Weaving the Aksara into Knowledge (2024), a collaborative photographic series by Indonesian artist-researcher collectives Lifepatch and Kawan Pustaha, is the final image set in the serial exhibition Overseeding: Botany, Cultural Knowledge and Attribution (May 1 to September 2, 2024). Overseeding is the practice of spreading grass seed for the recolonization of lawns, land that would have had its own botanical communities. Turning the settler practice back on itself, the exhibition seeds over monocultural understandings of the origins of agricultural, botanical and herbal knowledge, returning pre-imperial ideas and diverse authors to the space. Lifepatch and Kawan Pustaha (Friends of Pustaha) overseed the colonial imperative to seize objects and, instead, reroot their communities by directing flows of knowledge.
Over several years, the collectives have been researching pustaha, illuminated manuscripts—handwritten, embellished books authored by the Indigenous Batak men and women who are Datu or the spiritual leaders in North Sumatra, Indonesia. The hard, carved covers contain accordion style pages, made of soft bark, that deal with social structure, religion, esoteric symbols, medicine and other topics passed down through generations. Since the earliest days of European exploration and colonization, practices that we now recognize as biopiracy have involved appropriating ethnobotanical knowledge from Indigenous tropical peoples. This process has brought food, decorative and medicinal plants, as well as profit to the West. During this time and that of the Dutch colonial period in Indonesia (1816 to 1941), thousands of books of knowledge were taken out of the region, despite colonizers being illiterate of the Batak aksara or script. For those seeking to extract information and profit, these acts of cultural erosion, alienating people from generations of their literary works, journals and records, have still yielded little. Despite their failure to profitably uncover the meaning of and applications for pustaha texts, museums across Europe and North America continue to hoard an estimated two thousand manuscripts (as of 1999),1 with only a handful housed in Indonesian museum collections.
The collectives seek to bring about rematriation. For them, rematriation is carried out by prioritizing the reclamation and return of knowledge, rather than physical objects. This ethos, fore fronted in the title of their working group “Tim Studi Lapangan Arus Balik” or Reverse Flow Field Study Team, guides their fieldwork. Taking place both at home and abroad, where the project includes working with philologists (those that study the history of languages) and museums in Europe, the collectives channel the knowledge back into their communities where rematriation continues through “doing the knowledge.” Led by Kawan Pustaha, Indigenous Batak practices are brought into the day-to-day, accessed and communicated through traditional aksara This takes shapes through formal and informal ways of being with the script, including writing sessions and using recipes for foods and healing practices. Tim Studi Lapangan Arus Balik take their direction from Batak elders who were asked if the goal should be to have Europeans return Batak artifacts. The elders responded that, although the pustaha are overseas, spirit or knowledge can’t be taken, and the knowledge has remained with the Batak.
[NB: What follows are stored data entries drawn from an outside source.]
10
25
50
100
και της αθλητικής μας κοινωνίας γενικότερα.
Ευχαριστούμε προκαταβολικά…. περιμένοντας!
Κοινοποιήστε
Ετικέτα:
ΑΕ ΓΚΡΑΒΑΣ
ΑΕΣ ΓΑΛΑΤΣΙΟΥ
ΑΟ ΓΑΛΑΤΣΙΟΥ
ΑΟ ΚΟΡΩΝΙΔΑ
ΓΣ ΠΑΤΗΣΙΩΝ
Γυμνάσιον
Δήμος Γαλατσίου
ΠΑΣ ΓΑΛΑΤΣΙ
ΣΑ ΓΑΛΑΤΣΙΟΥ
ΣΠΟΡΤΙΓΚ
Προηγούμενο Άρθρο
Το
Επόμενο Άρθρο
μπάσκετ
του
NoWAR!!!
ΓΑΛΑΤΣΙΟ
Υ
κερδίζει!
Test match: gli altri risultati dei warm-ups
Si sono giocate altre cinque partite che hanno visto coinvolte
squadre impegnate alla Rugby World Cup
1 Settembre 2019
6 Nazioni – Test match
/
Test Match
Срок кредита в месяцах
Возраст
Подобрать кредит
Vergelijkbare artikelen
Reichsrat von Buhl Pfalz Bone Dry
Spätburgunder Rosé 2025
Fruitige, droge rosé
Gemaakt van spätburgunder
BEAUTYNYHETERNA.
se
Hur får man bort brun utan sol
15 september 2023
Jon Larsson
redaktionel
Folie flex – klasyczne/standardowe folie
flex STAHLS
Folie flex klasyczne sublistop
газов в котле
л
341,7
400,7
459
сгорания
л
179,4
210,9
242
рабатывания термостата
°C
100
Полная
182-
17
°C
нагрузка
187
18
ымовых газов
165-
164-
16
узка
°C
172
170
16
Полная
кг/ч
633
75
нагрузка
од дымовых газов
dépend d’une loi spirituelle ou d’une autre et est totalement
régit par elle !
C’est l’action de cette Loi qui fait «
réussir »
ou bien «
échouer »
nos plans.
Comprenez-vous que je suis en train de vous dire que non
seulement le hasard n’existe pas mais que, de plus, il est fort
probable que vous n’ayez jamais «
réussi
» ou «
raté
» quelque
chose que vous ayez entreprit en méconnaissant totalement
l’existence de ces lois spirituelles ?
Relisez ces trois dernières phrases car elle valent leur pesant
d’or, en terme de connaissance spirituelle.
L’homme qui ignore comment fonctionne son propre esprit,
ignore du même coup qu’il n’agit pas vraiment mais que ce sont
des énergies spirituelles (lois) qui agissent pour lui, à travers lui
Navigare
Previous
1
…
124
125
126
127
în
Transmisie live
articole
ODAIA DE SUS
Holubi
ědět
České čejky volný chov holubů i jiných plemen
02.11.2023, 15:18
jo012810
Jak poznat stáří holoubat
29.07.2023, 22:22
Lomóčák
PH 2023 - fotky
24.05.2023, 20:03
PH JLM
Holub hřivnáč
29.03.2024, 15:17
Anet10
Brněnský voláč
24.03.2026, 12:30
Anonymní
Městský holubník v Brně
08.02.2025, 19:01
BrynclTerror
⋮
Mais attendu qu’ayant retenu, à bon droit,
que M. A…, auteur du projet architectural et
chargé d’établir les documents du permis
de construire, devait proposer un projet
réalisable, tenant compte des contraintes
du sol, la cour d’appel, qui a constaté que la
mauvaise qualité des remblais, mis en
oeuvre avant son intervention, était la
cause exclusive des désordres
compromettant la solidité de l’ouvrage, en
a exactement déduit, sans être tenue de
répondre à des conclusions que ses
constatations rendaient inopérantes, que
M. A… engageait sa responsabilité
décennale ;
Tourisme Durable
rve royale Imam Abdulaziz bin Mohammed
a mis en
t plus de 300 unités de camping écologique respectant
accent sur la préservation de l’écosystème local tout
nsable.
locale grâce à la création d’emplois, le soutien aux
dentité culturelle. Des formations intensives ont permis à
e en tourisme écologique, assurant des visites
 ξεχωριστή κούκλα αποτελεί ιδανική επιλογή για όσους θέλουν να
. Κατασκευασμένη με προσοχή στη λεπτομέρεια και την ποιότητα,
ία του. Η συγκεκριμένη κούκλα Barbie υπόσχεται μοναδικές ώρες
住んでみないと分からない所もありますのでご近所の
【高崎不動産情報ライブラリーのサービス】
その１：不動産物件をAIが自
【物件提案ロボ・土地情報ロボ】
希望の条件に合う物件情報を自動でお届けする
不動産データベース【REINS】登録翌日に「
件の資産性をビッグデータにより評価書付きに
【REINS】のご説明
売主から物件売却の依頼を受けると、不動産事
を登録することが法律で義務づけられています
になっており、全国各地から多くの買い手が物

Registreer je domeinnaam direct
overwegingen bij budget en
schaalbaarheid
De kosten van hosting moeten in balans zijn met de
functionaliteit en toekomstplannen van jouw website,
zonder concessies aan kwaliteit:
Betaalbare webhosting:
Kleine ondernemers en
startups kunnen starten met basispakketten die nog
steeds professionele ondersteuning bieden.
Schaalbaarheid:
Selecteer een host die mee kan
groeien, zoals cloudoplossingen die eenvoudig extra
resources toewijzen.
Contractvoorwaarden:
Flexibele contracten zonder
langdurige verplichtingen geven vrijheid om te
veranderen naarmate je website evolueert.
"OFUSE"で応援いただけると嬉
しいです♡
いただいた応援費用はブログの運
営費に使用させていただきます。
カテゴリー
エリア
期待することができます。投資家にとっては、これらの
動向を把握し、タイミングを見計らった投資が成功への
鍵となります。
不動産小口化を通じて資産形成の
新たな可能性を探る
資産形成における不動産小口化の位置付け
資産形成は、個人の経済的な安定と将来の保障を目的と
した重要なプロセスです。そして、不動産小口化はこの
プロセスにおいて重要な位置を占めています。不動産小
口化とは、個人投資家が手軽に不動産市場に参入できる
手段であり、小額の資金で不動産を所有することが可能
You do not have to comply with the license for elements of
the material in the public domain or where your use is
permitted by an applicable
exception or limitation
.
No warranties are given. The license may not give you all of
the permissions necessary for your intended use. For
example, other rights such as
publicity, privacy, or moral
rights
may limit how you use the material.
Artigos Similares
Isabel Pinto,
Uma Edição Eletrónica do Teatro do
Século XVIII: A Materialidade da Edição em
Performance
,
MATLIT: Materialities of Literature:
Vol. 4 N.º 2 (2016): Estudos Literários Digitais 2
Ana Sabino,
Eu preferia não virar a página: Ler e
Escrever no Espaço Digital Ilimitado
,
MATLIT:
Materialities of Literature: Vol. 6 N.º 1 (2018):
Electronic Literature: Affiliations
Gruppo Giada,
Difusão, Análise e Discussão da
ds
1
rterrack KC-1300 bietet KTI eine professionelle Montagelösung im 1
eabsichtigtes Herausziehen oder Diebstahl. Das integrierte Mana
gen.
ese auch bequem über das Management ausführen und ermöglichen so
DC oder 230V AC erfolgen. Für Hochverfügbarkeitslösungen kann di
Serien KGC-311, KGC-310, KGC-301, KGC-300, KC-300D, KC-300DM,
The artist-researchers also recognize that the continuing existence of the aged manuscripts depends upon museum preservation. As such, pustaha returned to Indonesia would still likely be kept away from their original communities, in institutions where the Batak wouldn’t have easy access. Against the deadening effect of museums, isolating culture in the past, Weaving the Aksara Into Knowledge sets the subjects in the present, through the use of colour photography, referring to the transcendence and survival of cultural wisdom and pustaha. Counter to how museums rarefy knowledge, the artists present us with an image of pustaha making tools, demonstrating fearlessness, generosity and confidence in the rematriation that has been set in motion.
Both collectives are based in Yogyakarta, Indonesia. Kawan Pustaha is a group of young Batak people, inscribing Batak language and cultural practices in their lives and sharing through open community sessions. The members of Lifepatch are of mixed Indonesian cultural heritage, in-part trying to understand what it means to be a nation through this research.